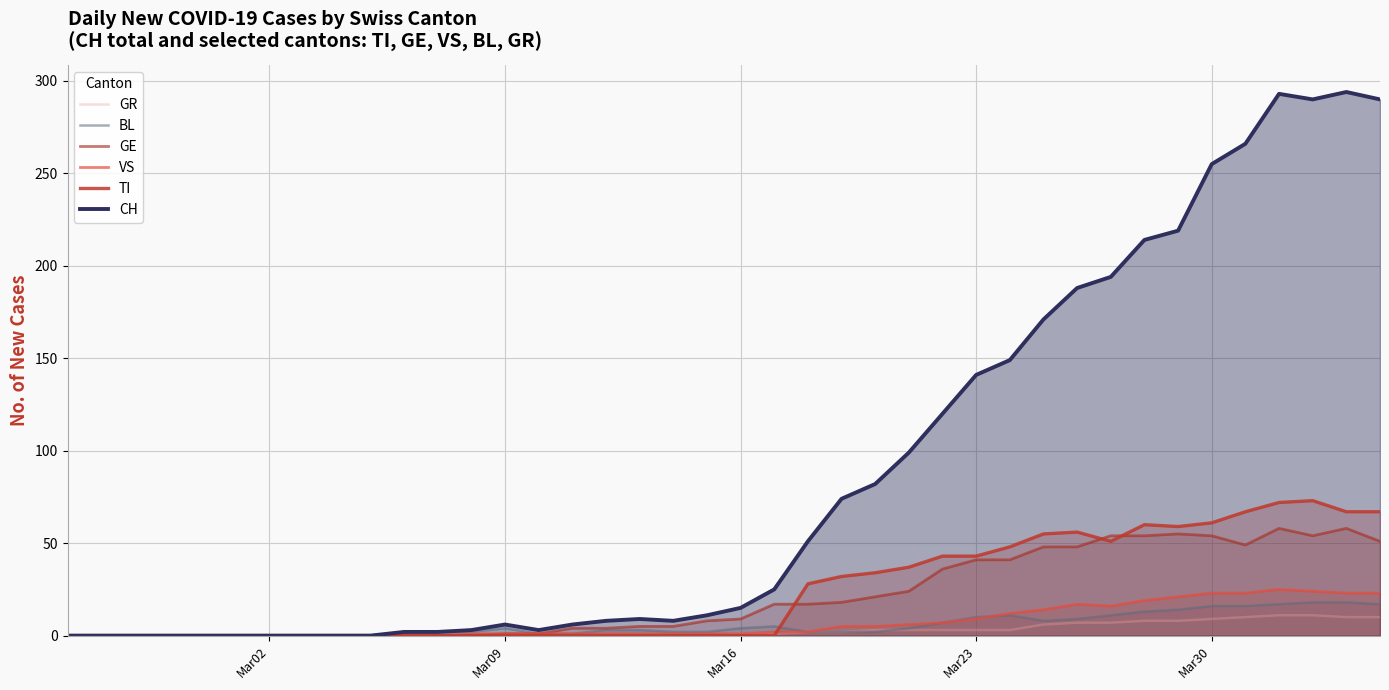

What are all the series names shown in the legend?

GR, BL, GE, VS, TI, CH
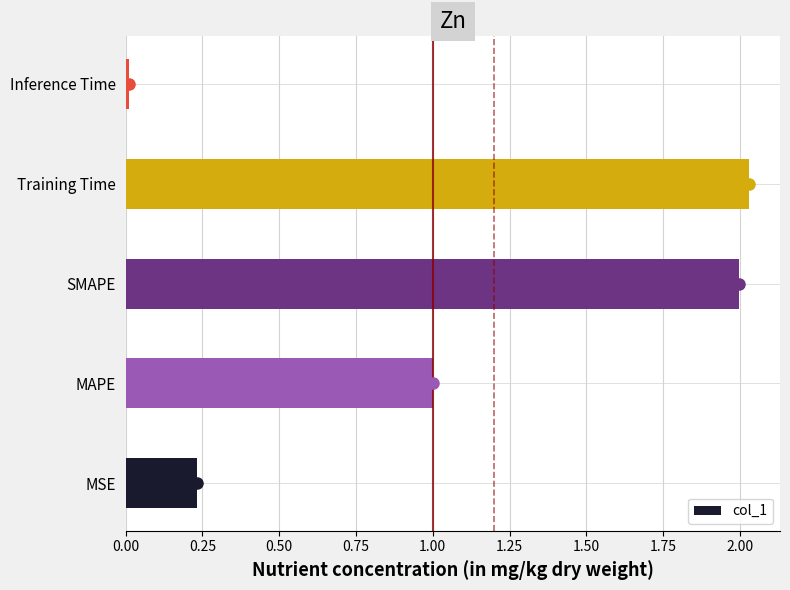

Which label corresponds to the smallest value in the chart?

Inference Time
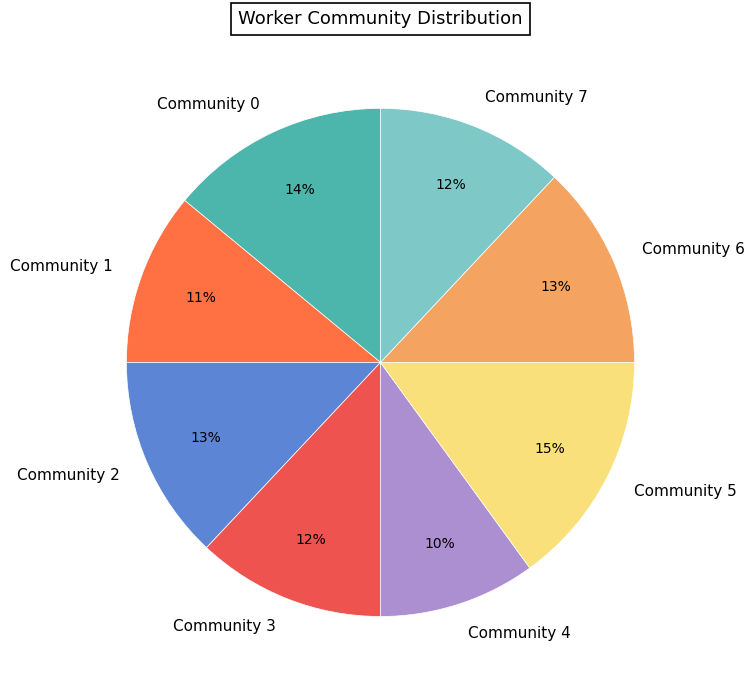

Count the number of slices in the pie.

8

----

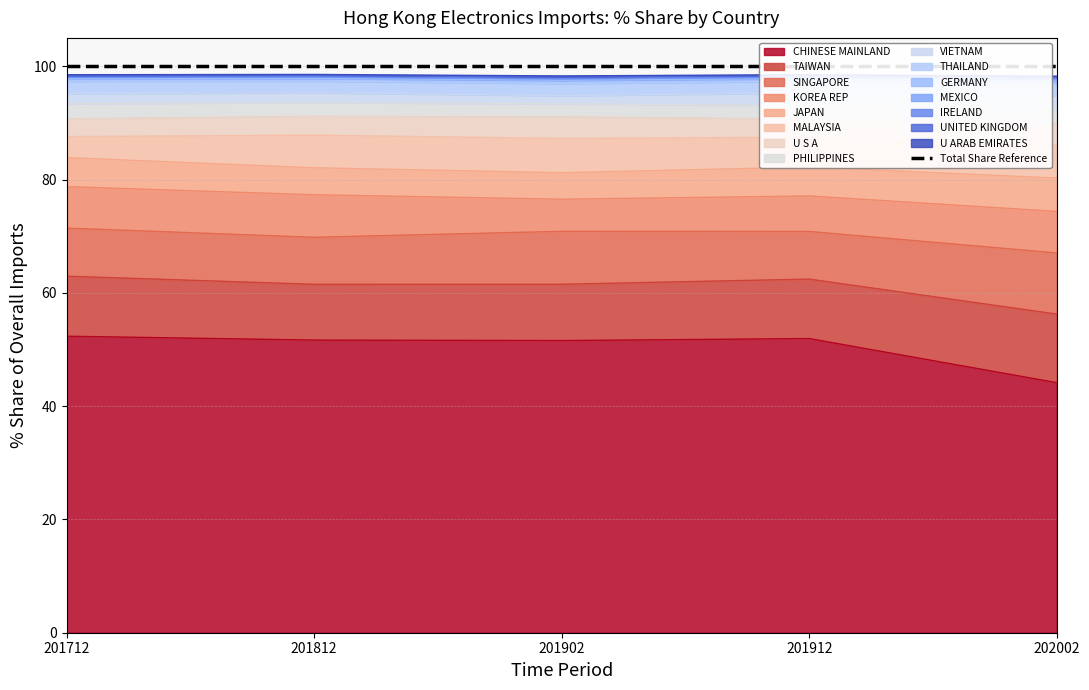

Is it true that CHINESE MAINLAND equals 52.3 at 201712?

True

----

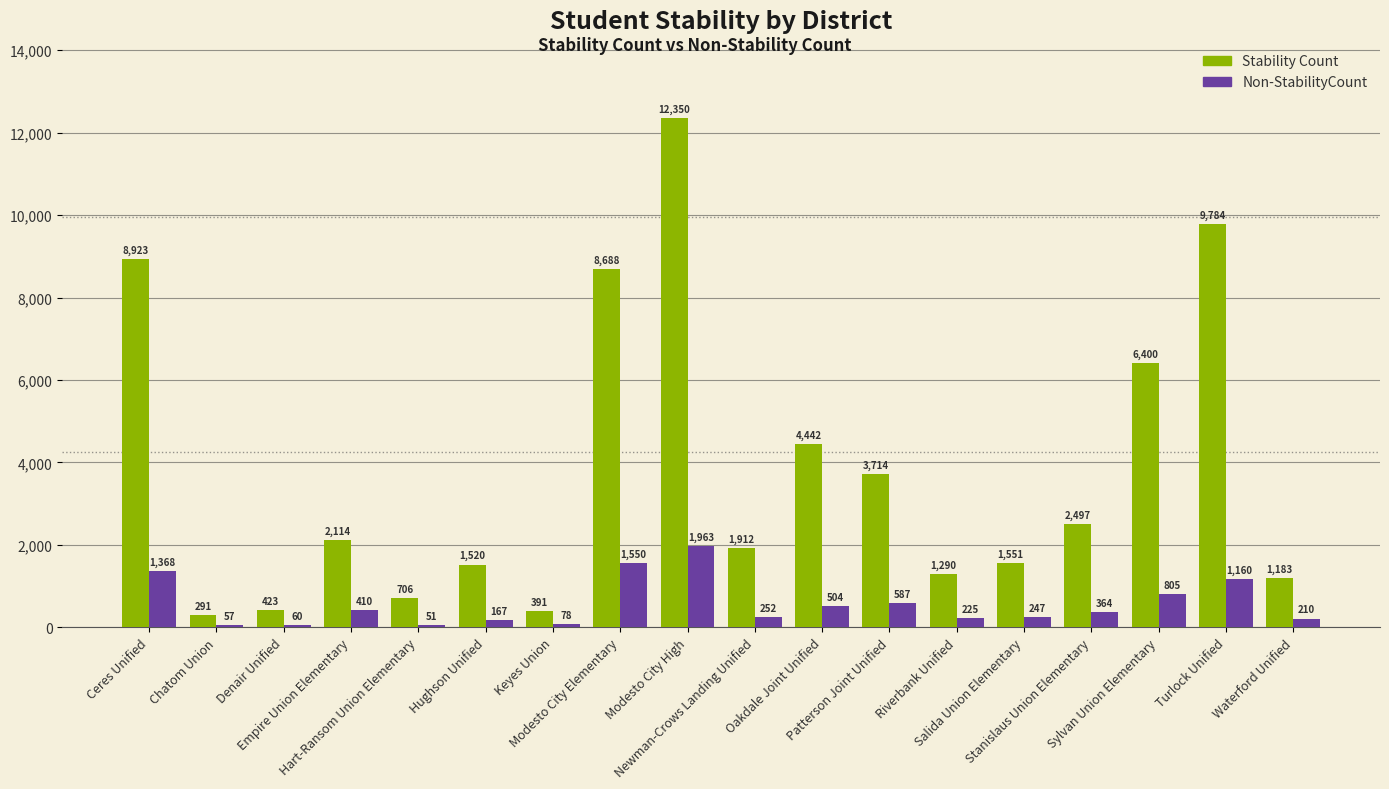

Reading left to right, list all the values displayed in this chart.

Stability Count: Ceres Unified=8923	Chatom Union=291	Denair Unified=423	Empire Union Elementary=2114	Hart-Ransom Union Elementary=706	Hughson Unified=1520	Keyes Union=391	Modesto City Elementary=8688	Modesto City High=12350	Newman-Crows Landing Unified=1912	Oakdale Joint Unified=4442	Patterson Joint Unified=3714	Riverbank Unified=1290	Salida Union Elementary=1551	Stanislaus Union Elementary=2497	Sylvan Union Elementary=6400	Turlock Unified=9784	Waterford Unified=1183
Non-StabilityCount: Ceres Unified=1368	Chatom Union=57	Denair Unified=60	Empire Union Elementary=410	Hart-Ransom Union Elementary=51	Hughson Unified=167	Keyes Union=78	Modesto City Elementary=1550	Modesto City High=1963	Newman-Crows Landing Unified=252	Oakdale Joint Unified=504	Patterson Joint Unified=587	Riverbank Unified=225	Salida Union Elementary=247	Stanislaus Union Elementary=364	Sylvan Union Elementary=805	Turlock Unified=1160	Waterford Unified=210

----

• [DIRECTIONS] Can you retype the material from the line containing "What are all" through the line containing "Count the number of slices in the pie.", both lines included, and leave the pictures out?

• [ANSWER FOR THE TASK]
What are all the series names shown in the legend?

GR, BL, GE, VS, TI, CH

Which label corresponds to the smallest value in the chart?

Inference Time

Count the number of slices in the pie.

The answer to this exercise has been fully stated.